Il permet en particulier un suivi systématique, régulier et spatialisé de la situation épidémiologique du paludisme, et ce sur le long terme, grâce au système automatisé de suivi du paludisme transfrontalier. Ce dispositif s’appuie sur les systèmes de surveillance épidémiologiques du Brésil et de la Guyane française. Au Brésil, les données sur les cas journaliers de paludisme sont obtenues auprès du système national de surveillance épidémiologique du paludisme (SIVEP-Malária). En Guyane française, les données sont transmises par le pôle des Centres Délocalisés de Prévention et de Soin (CDPS) de l’hôpital Andrée Rosemon de Cayenne. Les données « nationales » sont ensuite intégrées et harmonisées automatiquement au sein d’une base de données unique, rassemblant des informations comparables de part et d’autre de la frontière. Cette phase d’intégration et d’harmonisation bénéficie de la robustesse et de la facilité d’implémentation d’une méthode appelée ETL, pour Extraction, Transform and Load. Les données et indicateurs harmonisés sont ensuite représentés en ligne, sous forme de graphiques et de façon interactive. Le système développé exploite des techniques et des outils informatiques avancés, libres et gratuits, facilitant ainsi sa transposition dans d’autres contextes transfrontaliers et son déploiement à plus grande échelle. Pour en savoir plus sur le système d’intégration et d’harmonisation, cf. Saldanha et al. In Prep.

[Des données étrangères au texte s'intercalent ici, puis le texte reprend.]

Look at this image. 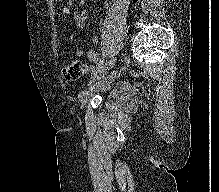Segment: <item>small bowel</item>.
<instances>
[{
  "label": "small bowel",
  "mask_w": 219,
  "mask_h": 192,
  "mask_svg": "<svg viewBox=\"0 0 219 192\" xmlns=\"http://www.w3.org/2000/svg\"><path fill=\"white\" fill-rule=\"evenodd\" d=\"M84 2H85V0H82V1H81V4L83 5ZM70 4H71V3L68 2V5H70ZM63 13H69V9H68V8H65V9L63 10ZM72 19H73V21L75 22L76 27H77L78 29H80V30L85 29V28H87L88 25H89V12H88L87 9L81 8V9L75 11V12L72 14ZM92 43H93V44H98V43H99V39H98L97 36H94V37L92 38ZM76 55H77V56H85L89 61L94 62V63L98 62V60H99L98 53H97V51L94 50V49H90V50H88L86 53H84V52L81 51V50H76ZM84 69H85V71H89V70L92 69V66L86 65V66H84Z\"/></svg>",
  "instance_id": "small-bowel-1"
}]
</instances>
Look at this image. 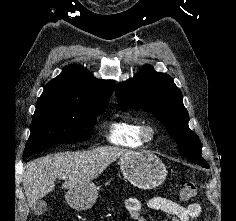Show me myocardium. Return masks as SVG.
<instances>
[{"label":"myocardium","instance_id":"1","mask_svg":"<svg viewBox=\"0 0 236 221\" xmlns=\"http://www.w3.org/2000/svg\"><path fill=\"white\" fill-rule=\"evenodd\" d=\"M157 136V129L152 124H143L141 127V138L144 142H152Z\"/></svg>","mask_w":236,"mask_h":221}]
</instances>
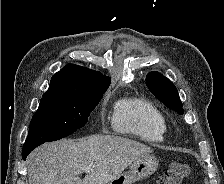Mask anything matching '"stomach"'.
I'll return each mask as SVG.
<instances>
[{
    "label": "stomach",
    "mask_w": 224,
    "mask_h": 184,
    "mask_svg": "<svg viewBox=\"0 0 224 184\" xmlns=\"http://www.w3.org/2000/svg\"><path fill=\"white\" fill-rule=\"evenodd\" d=\"M159 162L155 157L146 156L132 162L129 170L122 173L108 184H132L152 175L158 168Z\"/></svg>",
    "instance_id": "1"
}]
</instances>
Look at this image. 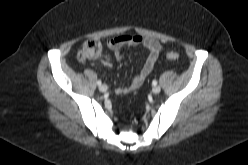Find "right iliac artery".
<instances>
[{
    "instance_id": "obj_1",
    "label": "right iliac artery",
    "mask_w": 248,
    "mask_h": 165,
    "mask_svg": "<svg viewBox=\"0 0 248 165\" xmlns=\"http://www.w3.org/2000/svg\"><path fill=\"white\" fill-rule=\"evenodd\" d=\"M97 84L100 86L102 84V82L100 80H98Z\"/></svg>"
}]
</instances>
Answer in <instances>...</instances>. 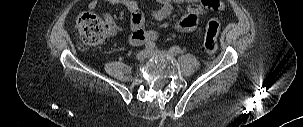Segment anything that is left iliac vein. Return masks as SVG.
Segmentation results:
<instances>
[{
    "mask_svg": "<svg viewBox=\"0 0 303 127\" xmlns=\"http://www.w3.org/2000/svg\"><path fill=\"white\" fill-rule=\"evenodd\" d=\"M150 56H153V57H167V58H171L173 57L174 55L169 52V51H163V50H159V49H155V50H151L149 51L148 53Z\"/></svg>",
    "mask_w": 303,
    "mask_h": 127,
    "instance_id": "4c4485c4",
    "label": "left iliac vein"
}]
</instances>
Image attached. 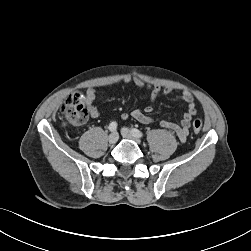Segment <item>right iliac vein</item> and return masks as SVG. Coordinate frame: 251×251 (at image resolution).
I'll return each mask as SVG.
<instances>
[{
    "instance_id": "right-iliac-vein-1",
    "label": "right iliac vein",
    "mask_w": 251,
    "mask_h": 251,
    "mask_svg": "<svg viewBox=\"0 0 251 251\" xmlns=\"http://www.w3.org/2000/svg\"><path fill=\"white\" fill-rule=\"evenodd\" d=\"M119 139L118 133L117 132H113L109 135L108 137V141L110 144H115Z\"/></svg>"
}]
</instances>
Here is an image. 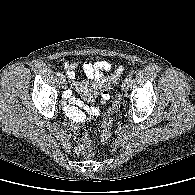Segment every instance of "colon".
<instances>
[{
  "instance_id": "colon-1",
  "label": "colon",
  "mask_w": 195,
  "mask_h": 195,
  "mask_svg": "<svg viewBox=\"0 0 195 195\" xmlns=\"http://www.w3.org/2000/svg\"><path fill=\"white\" fill-rule=\"evenodd\" d=\"M119 106H120V95L116 93L112 105L108 110L107 114L105 115L101 125L100 139L102 142L107 141L110 136V130L112 125V114L118 110ZM73 135L77 141L83 143L77 147V152L80 155L86 157H90L94 155V144L93 142L88 140L87 132L83 127L74 125Z\"/></svg>"
}]
</instances>
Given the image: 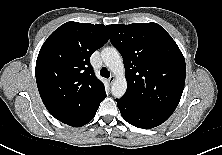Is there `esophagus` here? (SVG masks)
I'll use <instances>...</instances> for the list:
<instances>
[{"mask_svg": "<svg viewBox=\"0 0 222 155\" xmlns=\"http://www.w3.org/2000/svg\"><path fill=\"white\" fill-rule=\"evenodd\" d=\"M114 80H115V76H114V75H112V76L108 79V81H109L110 83H112Z\"/></svg>", "mask_w": 222, "mask_h": 155, "instance_id": "esophagus-1", "label": "esophagus"}]
</instances>
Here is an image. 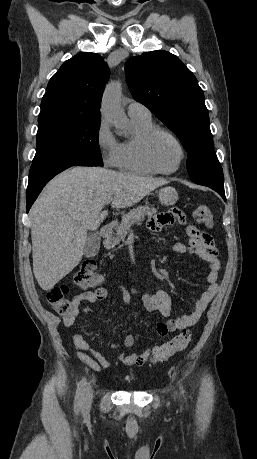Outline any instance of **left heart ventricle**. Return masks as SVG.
Masks as SVG:
<instances>
[{
    "mask_svg": "<svg viewBox=\"0 0 257 459\" xmlns=\"http://www.w3.org/2000/svg\"><path fill=\"white\" fill-rule=\"evenodd\" d=\"M152 154L156 164L166 171L176 168L181 156L176 143L166 135H159L155 139Z\"/></svg>",
    "mask_w": 257,
    "mask_h": 459,
    "instance_id": "1",
    "label": "left heart ventricle"
}]
</instances>
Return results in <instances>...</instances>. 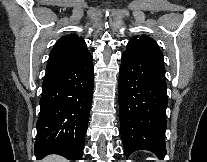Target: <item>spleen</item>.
Masks as SVG:
<instances>
[{"label": "spleen", "mask_w": 207, "mask_h": 162, "mask_svg": "<svg viewBox=\"0 0 207 162\" xmlns=\"http://www.w3.org/2000/svg\"><path fill=\"white\" fill-rule=\"evenodd\" d=\"M148 160H154L153 158H148Z\"/></svg>", "instance_id": "3e777b00"}]
</instances>
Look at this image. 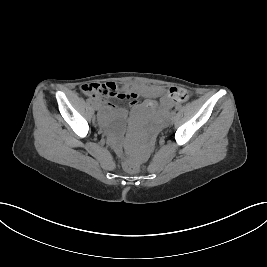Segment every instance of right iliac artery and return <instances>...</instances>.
I'll use <instances>...</instances> for the list:
<instances>
[{"label":"right iliac artery","mask_w":267,"mask_h":267,"mask_svg":"<svg viewBox=\"0 0 267 267\" xmlns=\"http://www.w3.org/2000/svg\"><path fill=\"white\" fill-rule=\"evenodd\" d=\"M88 102L94 104V101L91 98L88 99Z\"/></svg>","instance_id":"obj_1"}]
</instances>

Ainsi, le site sentinelle transfrontalier entre la Guyane française et l’Amapá participe, en accord avec la Stratégie Technique Globale (Global Technical Strategy, GTS) de l’Organisation Mondiale de la Santé (OMS) (OMS, 2017), à la définition d’actions de contrôle binationales et ciblées, à leur évaluation, ainsi qu’à la mise en place de mesures afin de prévenir le ré-établissement de la transmission une fois celle-ci éliminée.
Photo. 1: Pont sur le fleuve Oiapoque, entre la Guyane française et l’état brésilien d’Amapá. Terminé depuis 2011, il n'a été mis en service que partiellement en 2017. Il symbolise tout autant l'existence de la frontière et les difficultés qui l'accompagnent que l’essor de la coopération transfrontalière (© P. Peiter 24/06/2015).
Photo. 2: Vue de la ville d'Oiapoque, Amapá, Brésil, sur les rives.
Figure 1: Schéma du flux des données épidémiologiques du paludisme depuis les bases de données nationales jusqu'à la visualisation en ligne des données et indicateurs.